A local business was referred to me in January. I spent half an hour having a telephone conversation on what looked like a days work. I got access to Analytics and advised them they’d just spent a few thousands of pounds on Adwords with a company they’d worked with, which got them about 40 visitors to their website over three months.
I won’t repeat what they said, but it included the ultimate swear word (as a plural) and the word bunch.
I gave the prospect my day rate, spent half an hour putting together a short proposal, which I emailed, and left it with them.
They contacted me again about two months later to arrange a meeting.
Then, on the day of the meeting, they called me to say they needed to cancel it.
On the day of the second meeting, I got an email cancelling it.
I replied that because I get paid for my time and they’ve cancelled two meetings I would have to decline another one as I’d spent too much time already.
I got a one-word email… “Charming!!!”
From using the C-word in our first conversation to the way I was dealt with as a prospective supplier, I just wasn’t feeling it.
This episode reminded me of a small garage owner I once built a website for to get new customers. One of the key issues for his business – as I saw it – was that it out of town and not easy to access. I used to mention it to him quite a lot and questioned whether a move more centrally, although more expensive, would yield more customers.
He couldn’t see it. He had a list of a million and one reasons why his business wasn’t doing that well, and none of them were his fault. He just needed a website to get new customers, because that’s what websites do!

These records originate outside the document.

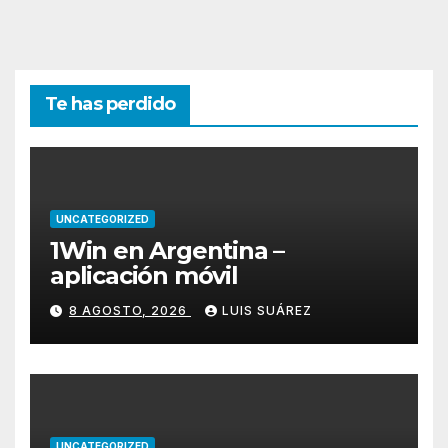
Te has perdido
UNCATEGORIZED
1Win en Argentina –
aplicación móvil
8 AGOSTO, 2026
LUIS SUÁREZ
UNCATEGORIZED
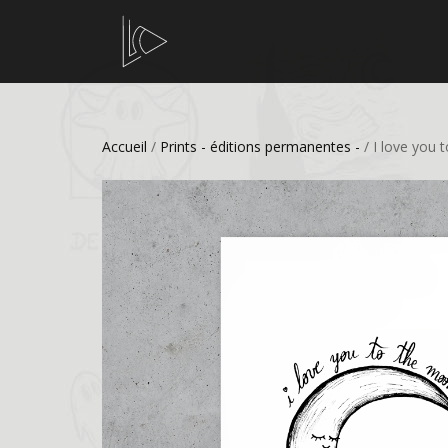
Accueil
/
Prints - éditions permanentes -
/ I love you 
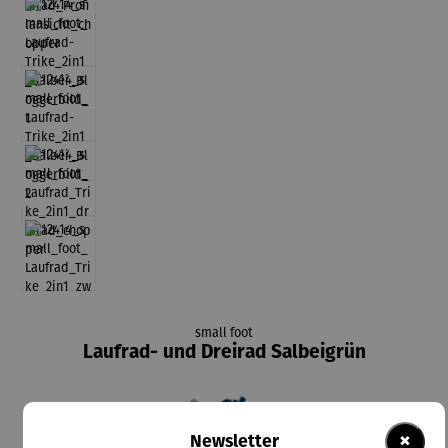
small foot
Laufrad- und Dreirad Salbeigrün
×
Newsletter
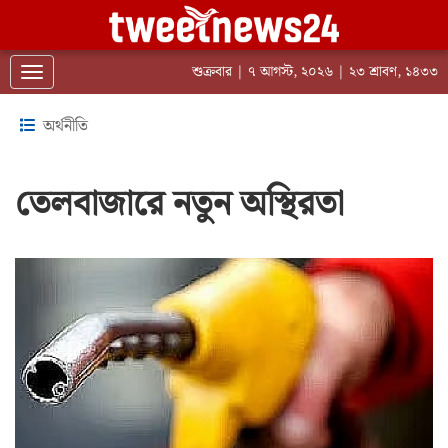
শুক্রবার | ৭ আগস্ট, ২০২৬ | ২৩ শ্রাবণ, ১৪৩৩
Toggle navigation
অর্থনীতি
তেলবাজারে নতুন অস্থিরতা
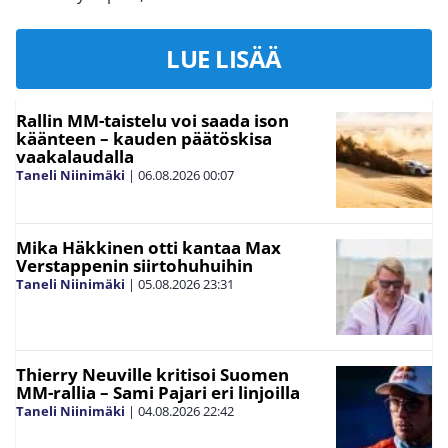
LUE LISÄÄ
Rallin MM-taistelu voi saada ison
käänteen – kauden päätöskisa
vaakalaudalla
Taneli Niinimäki
|
06.08.2026
00:07
Mika Häkkinen otti kantaa Max
Verstappenin siirtohuhuihin
Taneli Niinimäki
|
05.08.2026
23:31
Thierry Neuville kritisoi Suomen
MM-rallia – Sami Pajari eri linjoilla
Taneli Niinimäki
|
04.08.2026
22:42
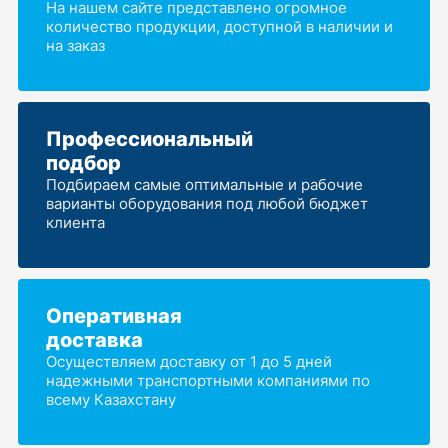
На нашем сайте представлено огромное
количество продукции, доступной в наличии и
на заказ
Профессиональный
подбор
Подбираем самые оптимальные и рабочие
варианты оборудования под любой бюджет
клиента
Оперативная
доставка
Осуществляем доставку от 1 до 5 дней
надежными транспортными компаниями по
всему Казахстану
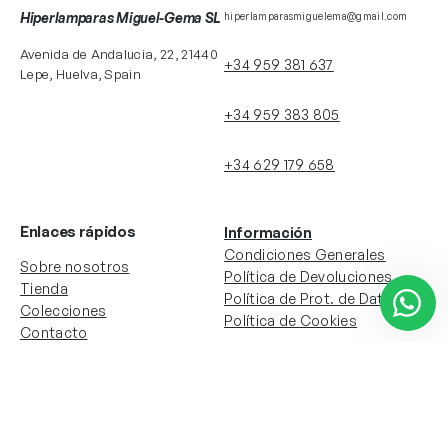
Hiperlamparas Miguel-Gema SL
hiperlamparasmiguelema@gmail.com
Avenida de Andalucia, 22, 21440
+34 959 381 637
Lepe, Huelva, Spain
+34 959 383 805
+34 629 179 658
Enlaces rápidos
Información
Condiciones Generales
Sobre nosotros
Política de Devoluciones
Tienda
Política de Prot. de Datos
Colecciones
Política de Cookies
Contacto
Información de la cuenta
Redes sociales
Instagram
Facebook
Mi cuenta
Mis pedidos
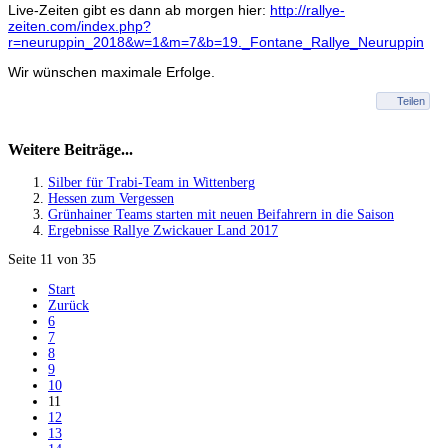
Live-Zeiten gibt es dann ab morgen hier:
http://rallye-
zeiten.com/index.php?
r=neuruppin_2018&w=1&m=7&b=19._Fontane_Rallye_Neuruppin
Wir wünschen maximale Erfolge.
Teilen
Weitere Beiträge...
Silber für Trabi-Team in Wittenberg
Hessen zum Vergessen
Grünhainer Teams starten mit neuen Beifahrern in die Saison
Ergebnisse Rallye Zwickauer Land 2017
Seite 11 von 35
Start
Zurück
6
7
8
9
10
11
12
13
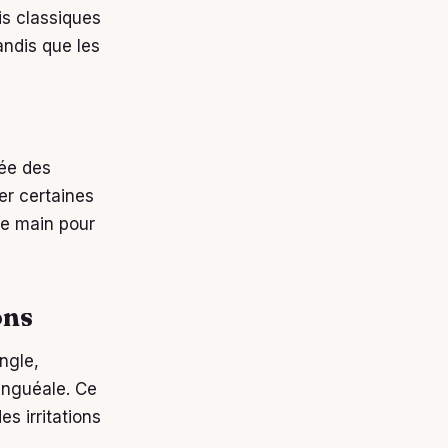
is classiques
andis que les
gée des
er certaines
de main pour
ons
ongle,
unguéale. Ce
s irritations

A couple of months after go-live he called me to berate me for his website doing ‘nothing’. He’d received a few enquiries on a web form, but he told me in no uncertain terms that he got no phone calls, ever, and he was wasting his money on me.
I checked a few things out then called him back that afternoon to explain a few things. No-one answered.
I called another five times throughout the afternoon and no-one answered.
I wonder why he never got any phone calls?
The thing is with marketing, it doesn’t matter what you do at the front-end, if the back-end doesn’t work and isn’t organised, you’re wasting your money.
Unless you have mass-scale as a business, you are in the people business, and, if you treat people badly, it doesn’t matter how shiny your website is, they will vote with their feet.
Focus on making your business worthy (above marketing activity), then keep refining and adapting to improve.
In a world where social media has given every idiot a voice to moan about you in public, why give them the chance?
Stop being vanilla, focus on an audience and make sure you’re not running a turd factory.